• _What to produce_: How many lines in the records below contain the word "scroll"? Reply with the number alone.

• _Stored data_:
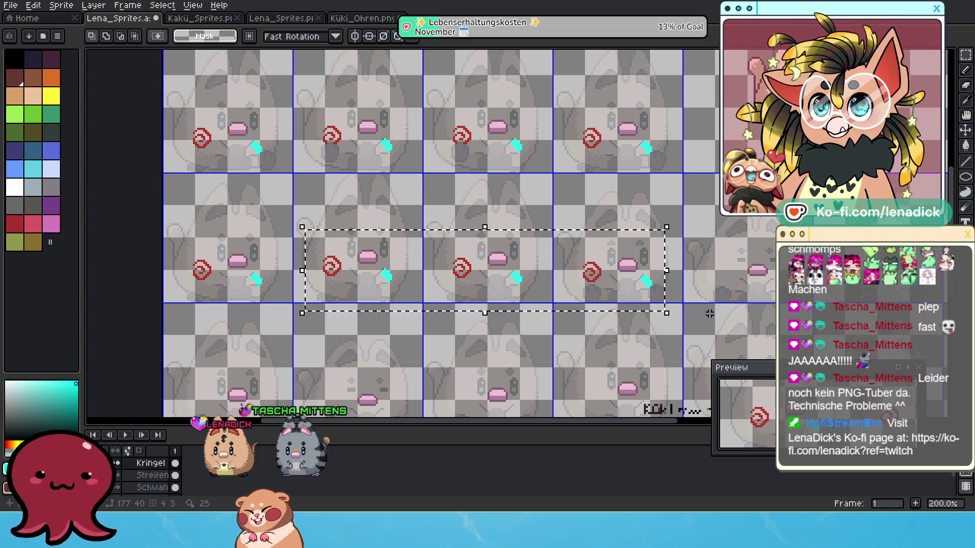
left_click_drag(741, 293, 492, 268)
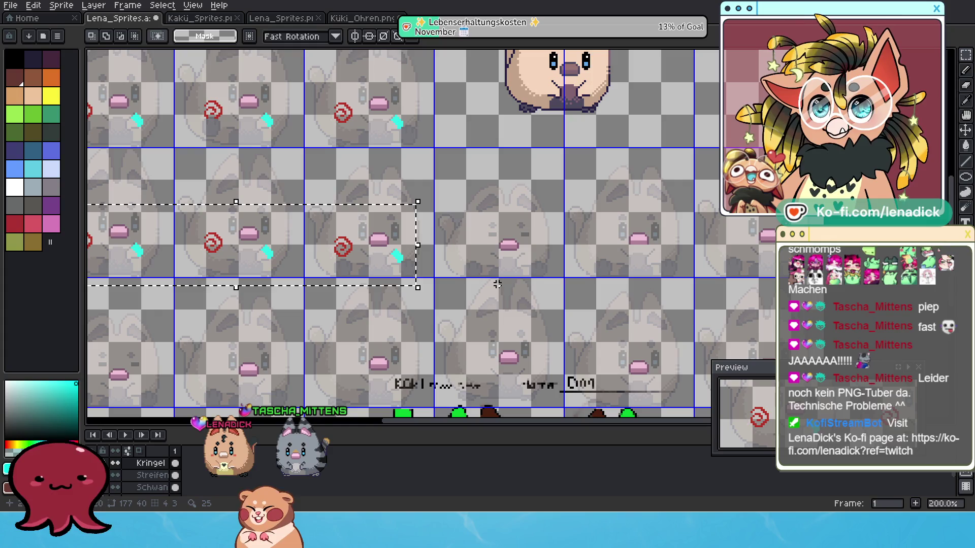
key("ctrl+t")
left_click_drag(316, 212, 710, 242)
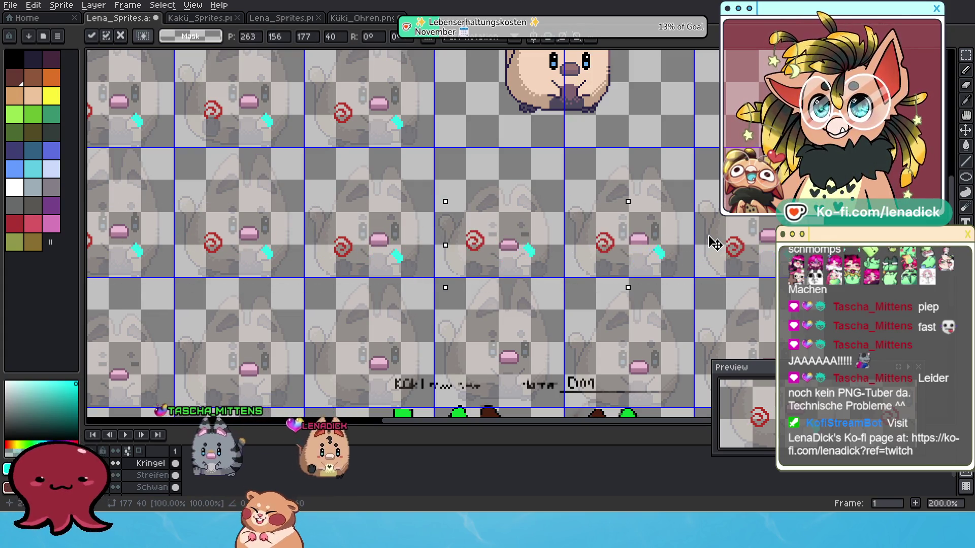
scroll(741, 276, "up", 1)
scroll(711, 274, "up", 1)
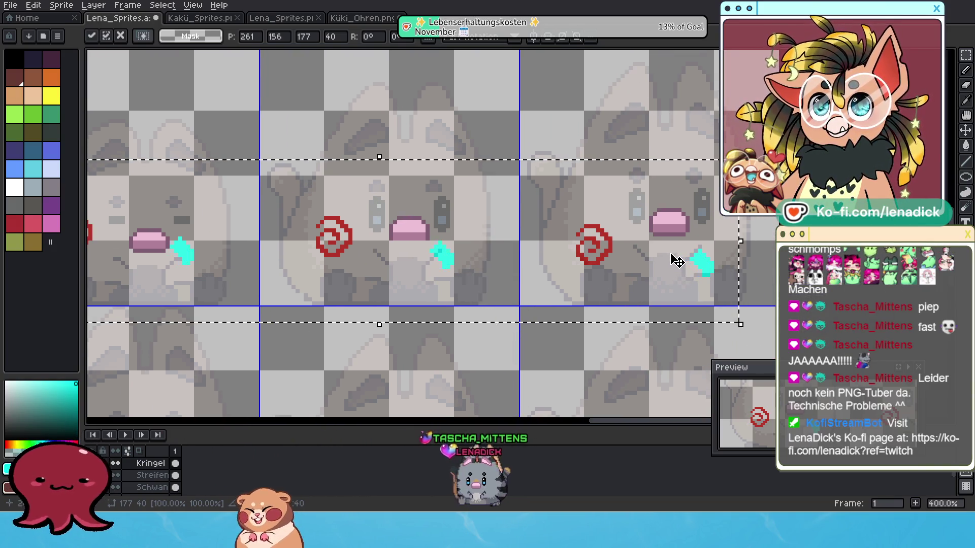
left_click_drag(365, 244, 742, 237)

• _Result for this exercise_: 2